AMD has updated its Opteron 6300 series lineup with two new processors with lower TDPs. Previously code-named "Warsaw," the Opteron 6370P and Opteron 6338P boast 99W TDPs and 12 and 16 Piledriver cores respectively.

The chips are similar to the existing Opteron 6300-series chips including the 32nm manufacturing process, dual die design, and the use of AMD's older Piledriver CPU cores instead of the latest Steamroller cores found in AMD's new Kaveri APUs. According to Supermicro, the lower 99W TDP parts offer up to 27% higher performance/watt compared to the existing "Abu-Dhabi" 6300 CPUs.

AMD Introduces Two New Low Power Opteron 6300 Series Processors - Processors 2

The Opteron 6338P is a twelve core processor clocked at 2.3 GHz base and 2.8 GHz turbo.
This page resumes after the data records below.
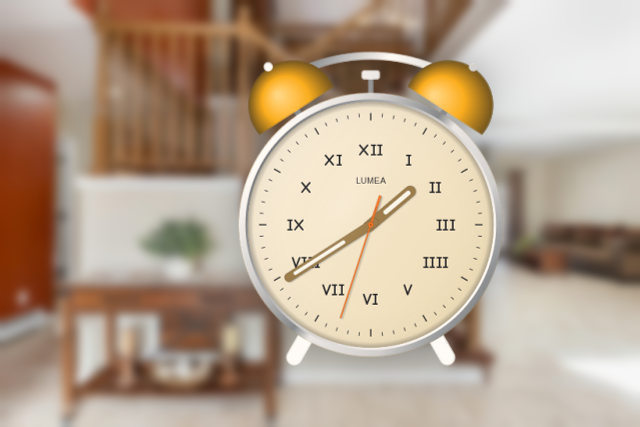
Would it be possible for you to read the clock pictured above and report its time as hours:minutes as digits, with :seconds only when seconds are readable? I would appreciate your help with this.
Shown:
1:39:33
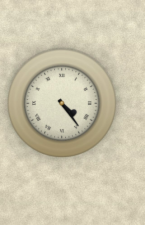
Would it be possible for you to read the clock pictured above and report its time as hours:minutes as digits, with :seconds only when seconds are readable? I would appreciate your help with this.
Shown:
4:24
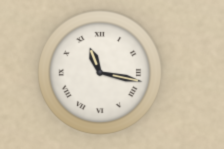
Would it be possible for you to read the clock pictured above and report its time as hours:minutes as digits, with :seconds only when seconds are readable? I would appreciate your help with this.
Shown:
11:17
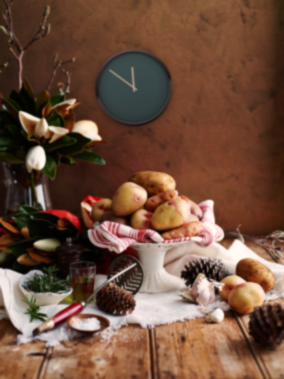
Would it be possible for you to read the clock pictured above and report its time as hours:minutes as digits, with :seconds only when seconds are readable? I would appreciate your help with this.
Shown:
11:51
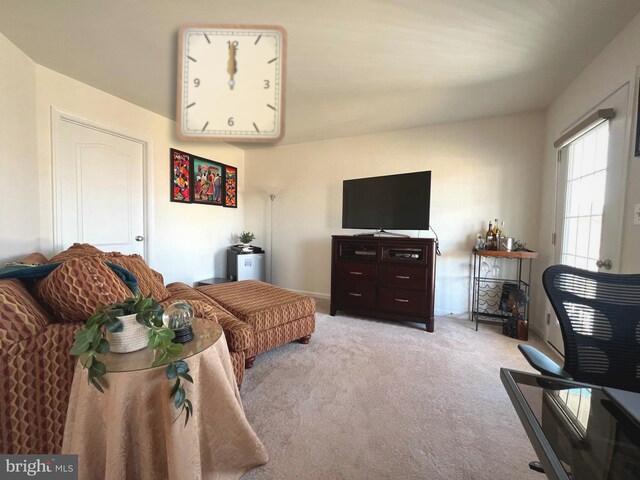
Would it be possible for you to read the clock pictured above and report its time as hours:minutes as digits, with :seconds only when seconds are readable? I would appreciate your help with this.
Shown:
12:00
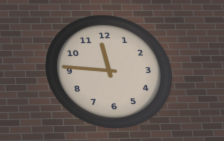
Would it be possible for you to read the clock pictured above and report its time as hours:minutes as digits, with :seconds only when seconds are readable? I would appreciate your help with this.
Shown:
11:46
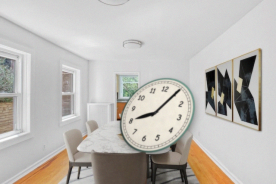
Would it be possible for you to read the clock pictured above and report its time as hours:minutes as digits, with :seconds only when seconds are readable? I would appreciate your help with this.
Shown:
8:05
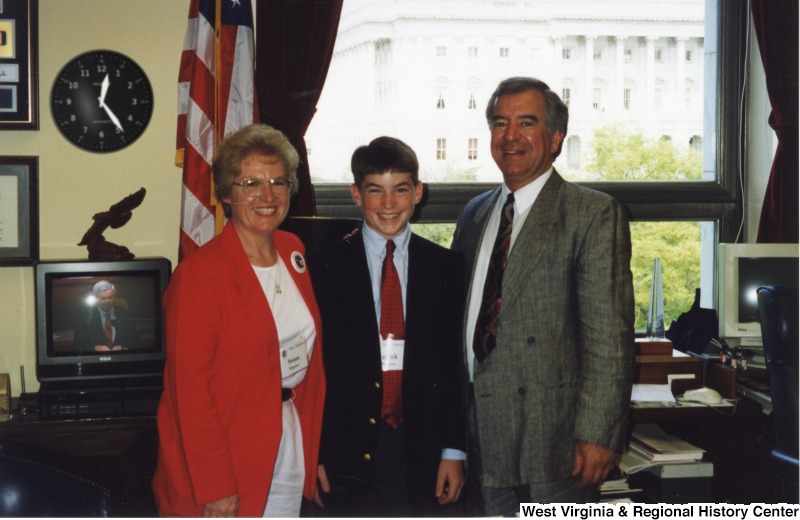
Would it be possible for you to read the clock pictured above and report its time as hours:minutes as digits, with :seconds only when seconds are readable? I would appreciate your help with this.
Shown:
12:24
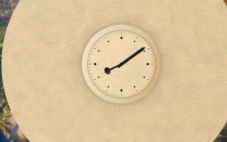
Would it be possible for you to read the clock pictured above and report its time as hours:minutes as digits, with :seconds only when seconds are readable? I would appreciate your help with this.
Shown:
8:09
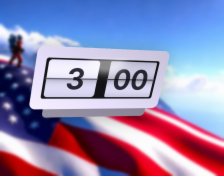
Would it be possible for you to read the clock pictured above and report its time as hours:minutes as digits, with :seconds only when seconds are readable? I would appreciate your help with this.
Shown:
3:00
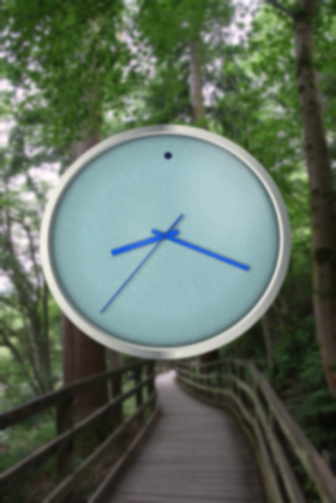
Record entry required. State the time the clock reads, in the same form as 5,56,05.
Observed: 8,18,36
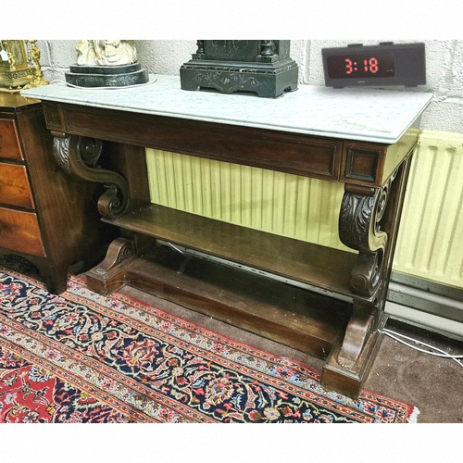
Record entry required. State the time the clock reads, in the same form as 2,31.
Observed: 3,18
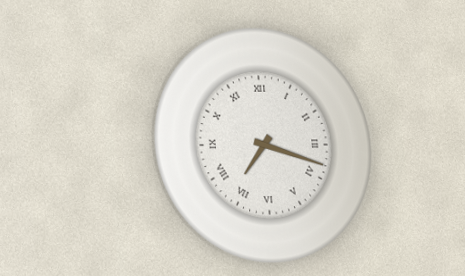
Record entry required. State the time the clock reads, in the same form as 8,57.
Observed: 7,18
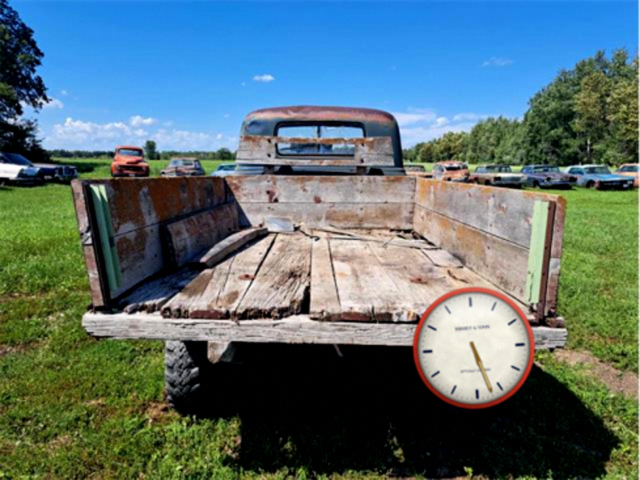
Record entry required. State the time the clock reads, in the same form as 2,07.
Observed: 5,27
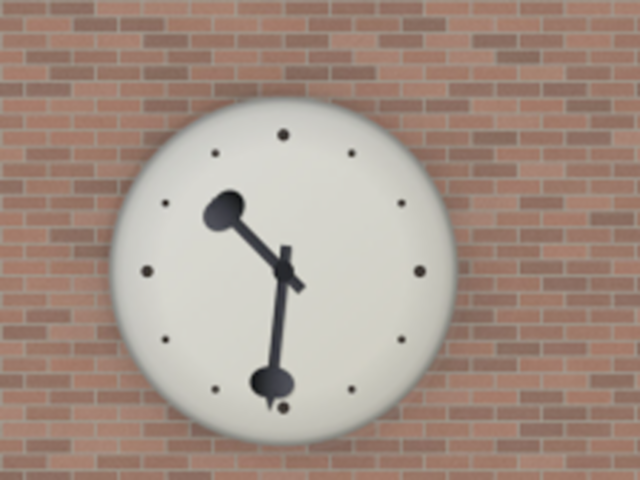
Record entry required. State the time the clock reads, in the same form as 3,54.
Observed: 10,31
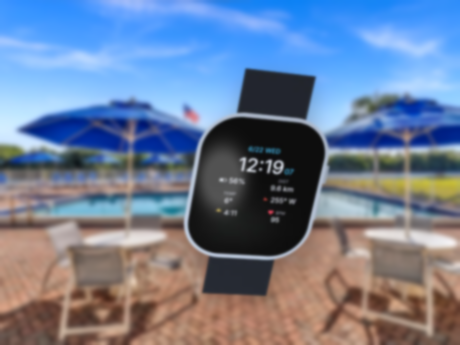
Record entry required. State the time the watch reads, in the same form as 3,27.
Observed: 12,19
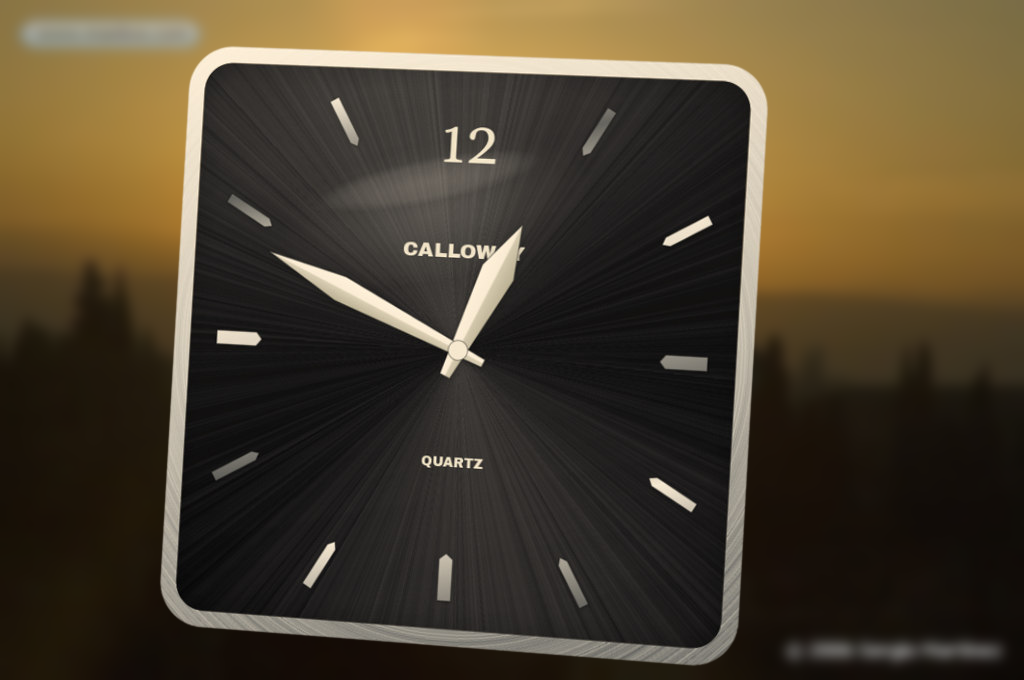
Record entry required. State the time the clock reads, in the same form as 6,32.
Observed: 12,49
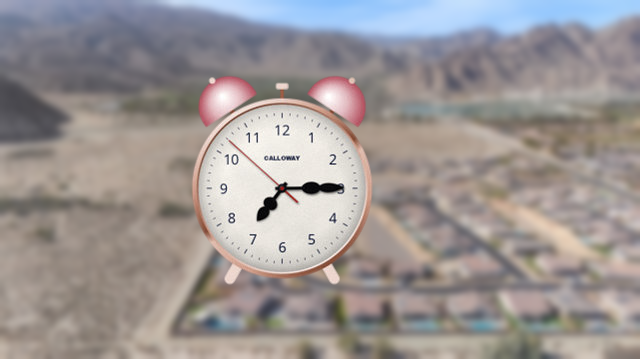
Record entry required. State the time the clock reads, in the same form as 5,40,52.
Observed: 7,14,52
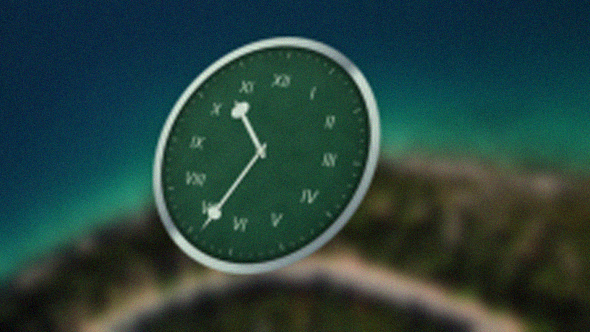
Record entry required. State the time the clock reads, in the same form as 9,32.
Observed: 10,34
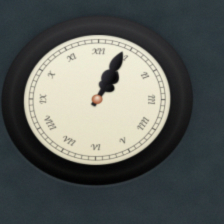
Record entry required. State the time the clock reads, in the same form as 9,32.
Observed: 1,04
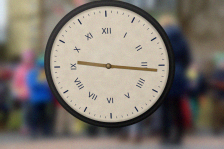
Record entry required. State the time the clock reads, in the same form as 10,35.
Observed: 9,16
The Opteron 6370P is a sixteen core part clocked at 2.0 GHz base and 2.5 GHz turbo. As such, the chips are two six and two eight-core silicon dies in one package respectively. The chips have 16MB of L3 cache and support the same instruction sets as the existing 6300 lineup including FMA3, BMI, and F16c. The new chips use AMD's Socket G34 which supports up to 4 sockets (dual die processors) per motherboard.

The new 99W 12-core 6338P and 16-core 6370P are available now for $377 and $598 respectively. The chips will be used in servers from Supermicro and Sugon, and purchasable directly from system integrators including Avnet and Penguin. AMD is aiming these chips at large data centers and cloud computing tasks. While the drop to 99W from the top-end series' 140W TDP does not seem like much, it makes a dramatic difference in the data center world where the electricity costs for racks of servers adds up rapidly.